ONS member Chris Friese, PhD, RN, AOCN®, FAAN, is director of the Center for Improving Patient and Population Health at the University of Michigan Medical Center in Ann Arbor and is promoting a PPE donation drive his colleagues organized for residents and businesses in his area.  

“Nurses are well-poised to lead these efforts in their local communities, given their background and training,” Friese said. “What better way to help than to make sure our frontline healthcare workers are protected?" 

For the first three days of the drive, which began on March 21, 2020, more than 500 donors dropped off supplies. Prior to the public drive, campus laboratories donated supplies. Now faculty facilitating the drive are creating a guide for other hospitals that may want to start similar programs. 

Medical students around the United States partnered with engineers and University of California San Francisco to compile a list of U.S. hospitals in need of supplies on the Donate PPE website, which links prospective donors to each facility’s specific PPE needs and protocol for donations. 

Industries beyond the medical field are also engaging with the public to get PPE to healthcare professionals. 

Zahra Khan, an aerospace engineer from Pasadena, CA, and colleagues formed PPE Link, which began as a way for science, technology, engineering, and math (STEM) professionals across the United States to donate supplies to hospitals in their areas. PPE Link partnered with the GetUsPPE Coalition to centralize its findings to a database where medical facilities and donors can go for information on making PPE requests or donations. Khan is now focused on targeting STEM professionals who haven’t considered the PPE-compliant supplies in their workplaces. She added that anyone on the front lines, like oncology nurses, who wants to talk with her team about how to quantify this problem and solve it, can contact her through PPE Link

“Every hospital needs stuff,” Khan said. “It’s amazing so many citizens have formed these groups to try to solve the problem, but this is where the public health system is failing.” 

Artists in New York City spearheaded Mask Crusaders, an online form for professionals like nail technicians, builders, and restaurants owners to donate masks, latex gloves, and other supplies they can no longer use while they’re closed during the quarantine mandates. 

Another donation campaign initiated by the general public is Mask Match, which funnels respirators and surgical masks from the public to healthcare professionals. Mask Match is also an option for those in Canada.  

Harbor Freight and 3M are two companies donating PPE supplies to hospitals across the United States.  

“In the United States we are producing 35 million respirators per month; of these, more than 90% are now designated for healthcare workers, with the remaining deployed to other industries also critical in this pandemic, including energy, food and pharmaceutical companies,” 3M Chief Executive Officer Mike Roman said in a March 22 LinkedIn post

According to Harbor Freight spokesperson Swati Pandey, the company is donating 45 million pairs of nitrile gloves, hundreds of thousands of N95 masks, and tens of thousands of face shields to hospitals.

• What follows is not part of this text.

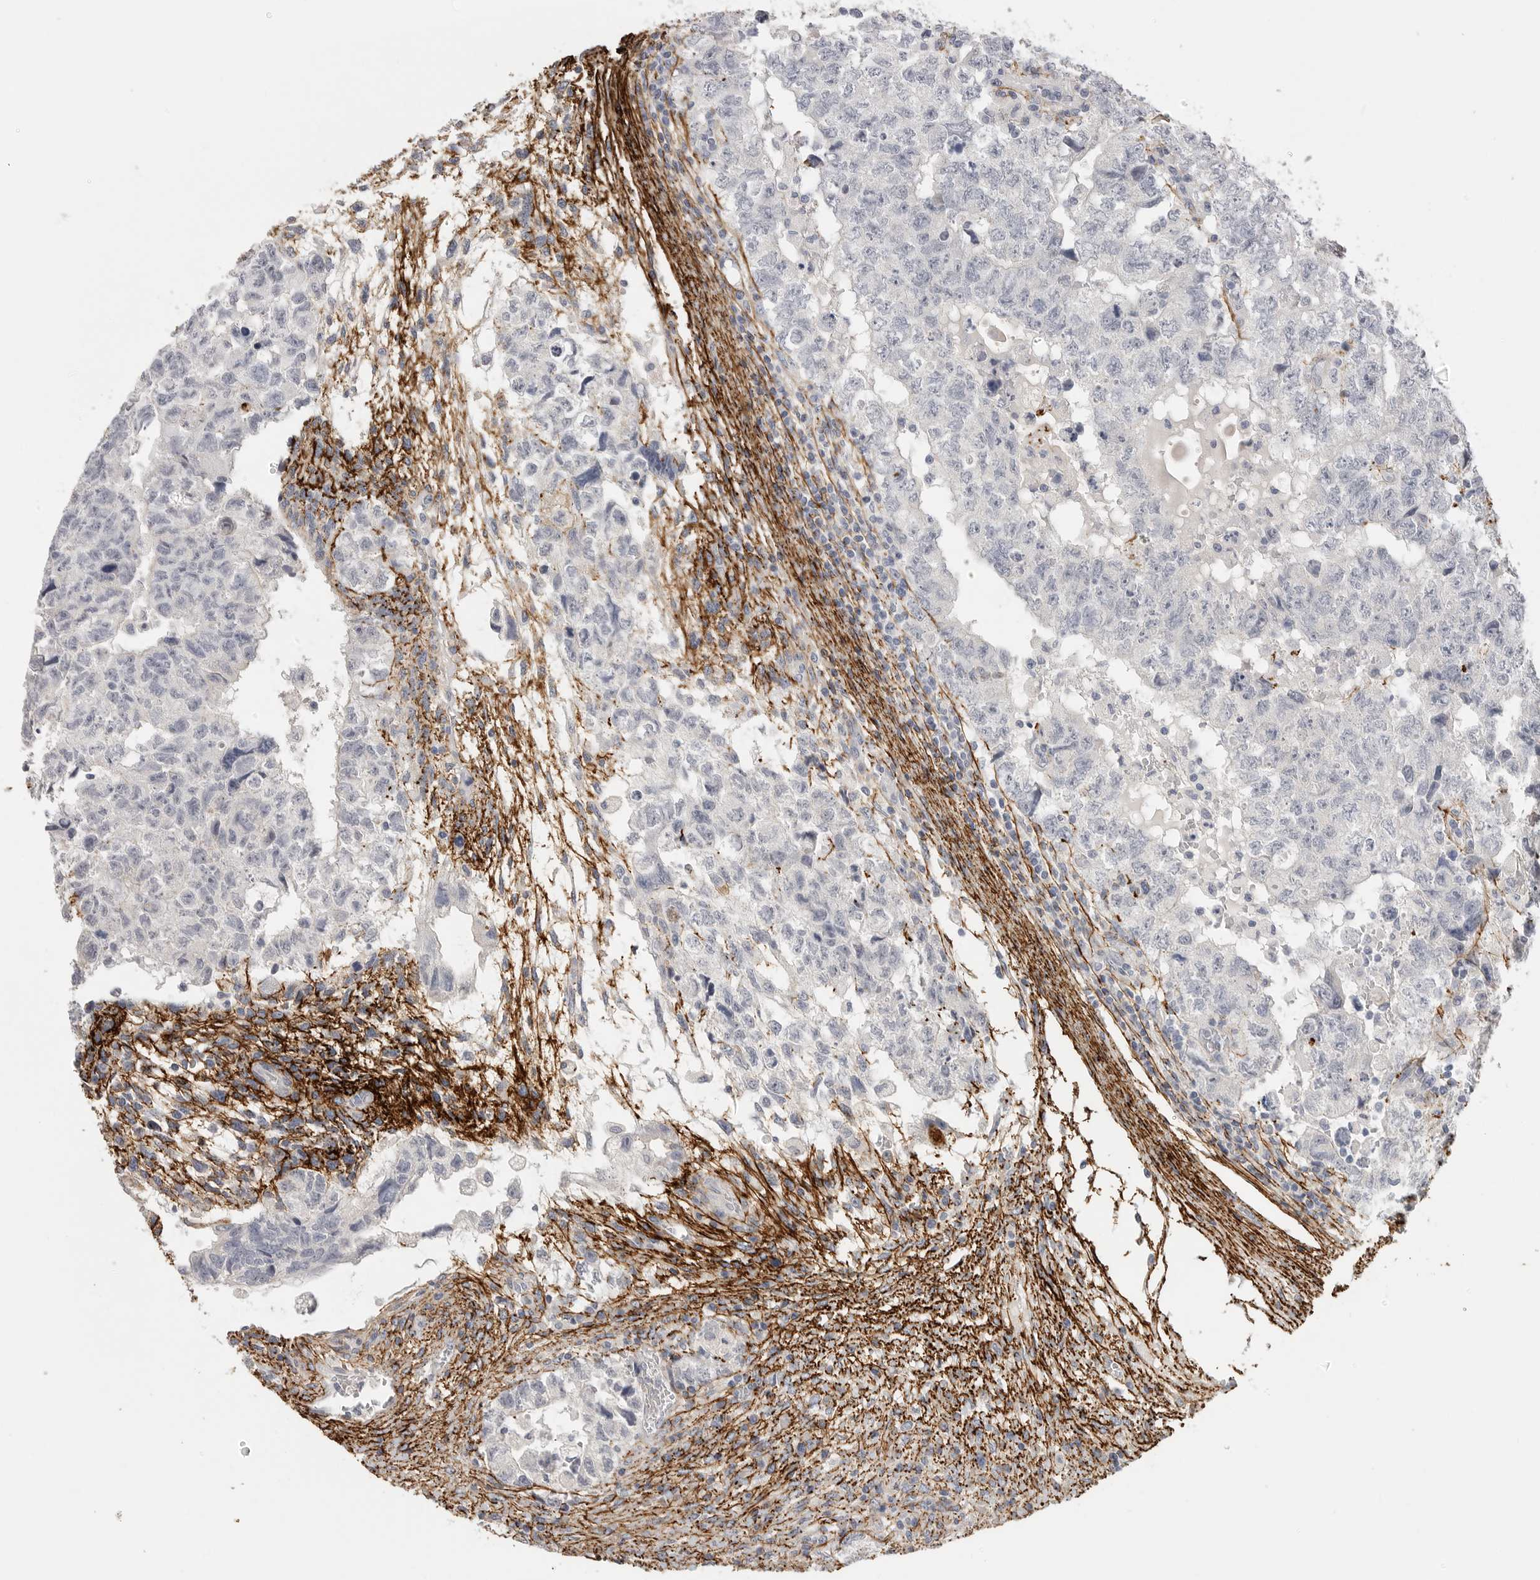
{"staining": {"intensity": "negative", "quantity": "none", "location": "none"}, "tissue": "testis cancer", "cell_type": "Tumor cells", "image_type": "cancer", "snomed": [{"axis": "morphology", "description": "Carcinoma, Embryonal, NOS"}, {"axis": "topography", "description": "Testis"}], "caption": "Tumor cells are negative for protein expression in human testis embryonal carcinoma. (Brightfield microscopy of DAB (3,3'-diaminobenzidine) immunohistochemistry (IHC) at high magnification).", "gene": "FBN2", "patient": {"sex": "male", "age": 36}}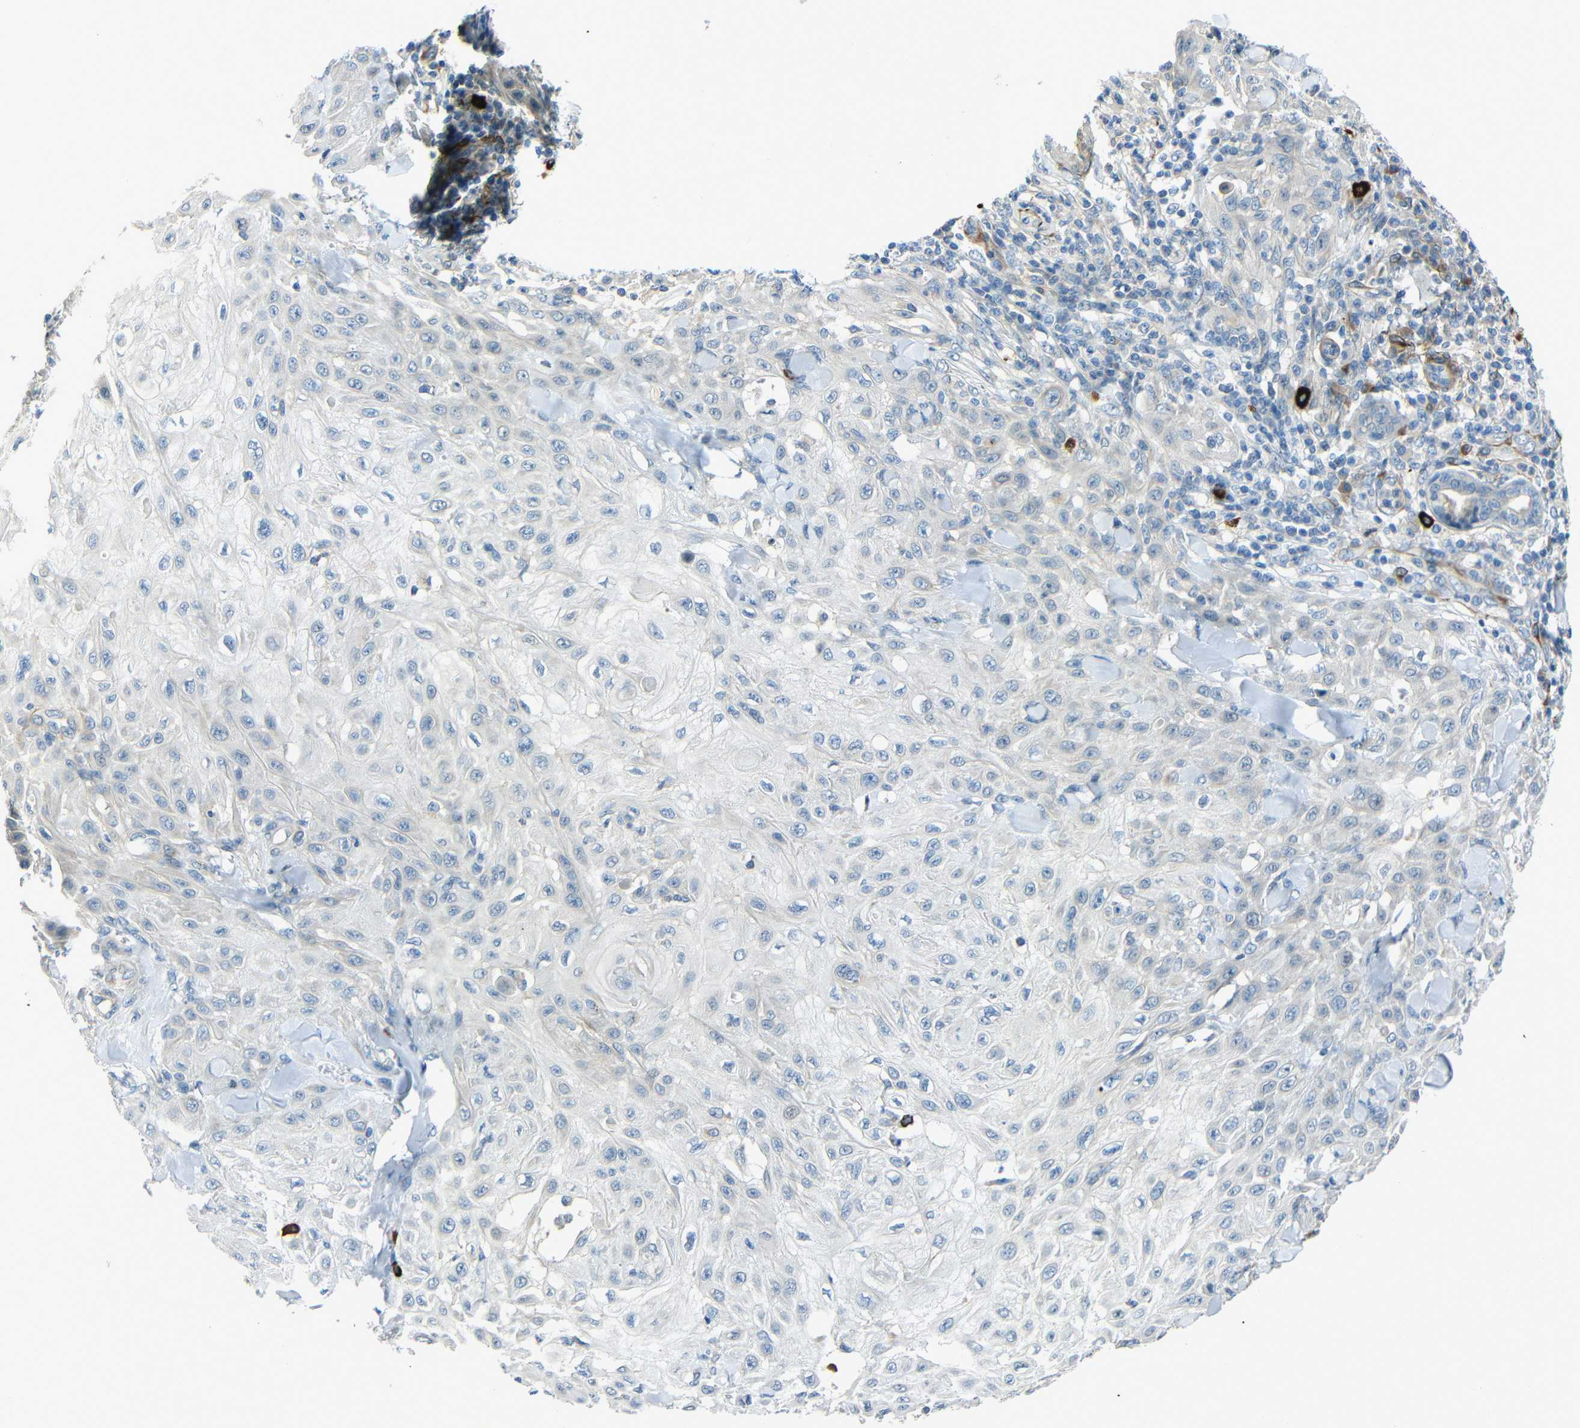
{"staining": {"intensity": "weak", "quantity": "<25%", "location": "cytoplasmic/membranous"}, "tissue": "skin cancer", "cell_type": "Tumor cells", "image_type": "cancer", "snomed": [{"axis": "morphology", "description": "Squamous cell carcinoma, NOS"}, {"axis": "topography", "description": "Skin"}], "caption": "Histopathology image shows no significant protein positivity in tumor cells of squamous cell carcinoma (skin).", "gene": "DCLK1", "patient": {"sex": "male", "age": 24}}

Harbor Freight is processing the requests and will begin donating to hospitals with 24-hour emergency rooms on March 27 and will continue through the following week. The public can email Harbor Freight or fill out an online PPE Request Form if their hospital needs supplies. 

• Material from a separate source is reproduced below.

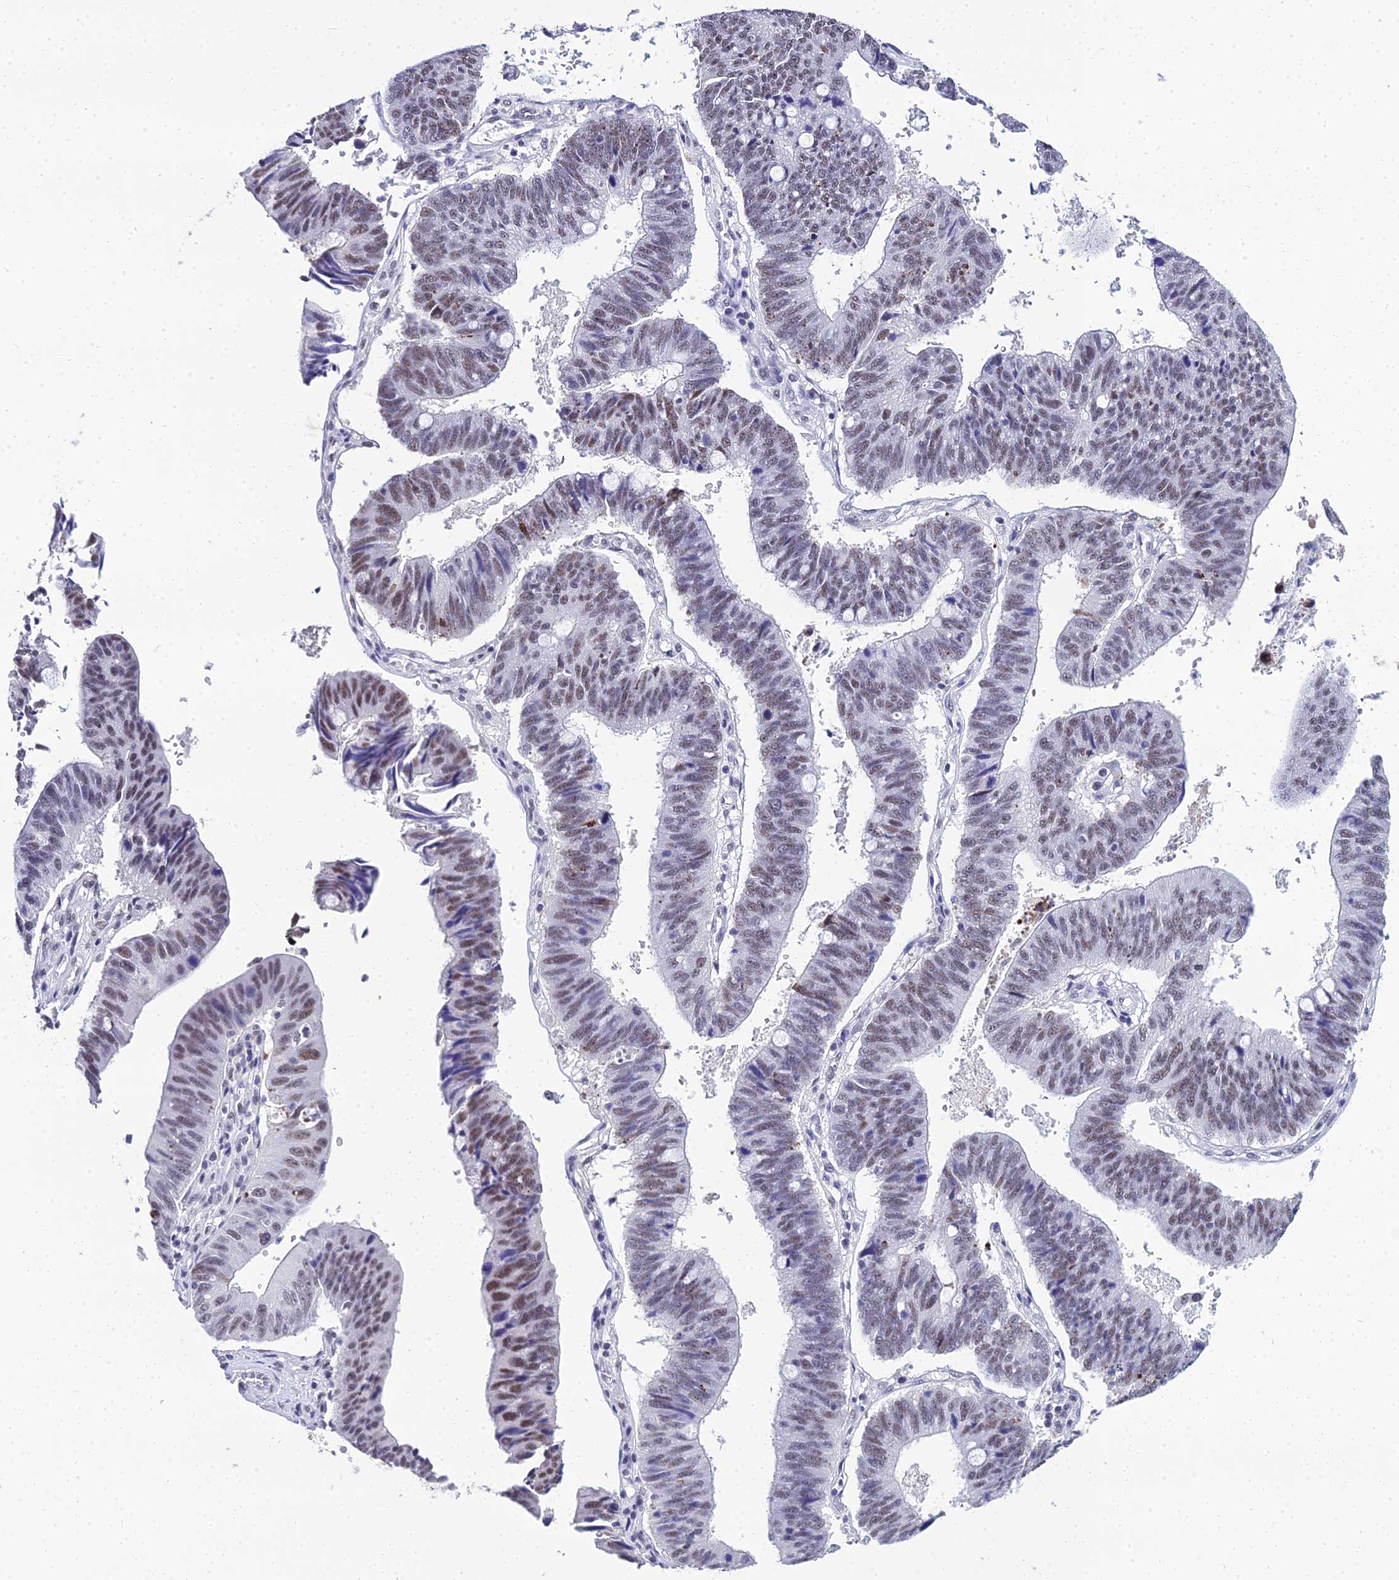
{"staining": {"intensity": "moderate", "quantity": "<25%", "location": "nuclear"}, "tissue": "stomach cancer", "cell_type": "Tumor cells", "image_type": "cancer", "snomed": [{"axis": "morphology", "description": "Adenocarcinoma, NOS"}, {"axis": "topography", "description": "Stomach"}], "caption": "Immunohistochemical staining of human stomach cancer displays low levels of moderate nuclear protein expression in about <25% of tumor cells. (Brightfield microscopy of DAB IHC at high magnification).", "gene": "PPP4R2", "patient": {"sex": "male", "age": 59}}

“Like all Americans, we’ve been following the news closely and have been inspired by the incredible efforts of healthcare workers across the country,” Pandey said. “We wanted to do what we could to help. We hope that everyone will join us in doing what they can to keep our country healthy.” 

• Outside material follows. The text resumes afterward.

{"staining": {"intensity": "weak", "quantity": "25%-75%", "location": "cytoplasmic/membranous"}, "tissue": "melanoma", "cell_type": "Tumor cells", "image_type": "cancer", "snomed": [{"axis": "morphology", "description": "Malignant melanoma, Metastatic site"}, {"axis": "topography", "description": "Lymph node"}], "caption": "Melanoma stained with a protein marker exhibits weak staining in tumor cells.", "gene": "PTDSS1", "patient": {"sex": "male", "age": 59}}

In his LinkedIn post, Roman said 3M also manufactures N95 masks in Europe, Asia, and Latin America and is donating products to the PPE shortage in those respective areas, as well.  

“We’ve ramped up to maximum production levels of N95 respirators and doubled our global output to a rate of more than 1.1 billion per year, or nearly 100 million per month,” Roman said. 

According to the Canadian Broadcasting Corporation, Bauer, a Canadian-based hockey equipment manufacturer, will produce PPE-compliant face shields at its facilities in Quebec and Liverpool, NY. Bauer's vice president of product innovation, Dan Bourgeois, said the company will try to produce 2,000 protective visors a day.  

“Protection that allows athletes to give everything for their team is our heritage,” Bauer tweeted on March 25. “Right now, we're all on the same team. We're repurposing our facilities to make face shields so that medical professionals battling COVID-19 can safely continue to help those most vulnerable.”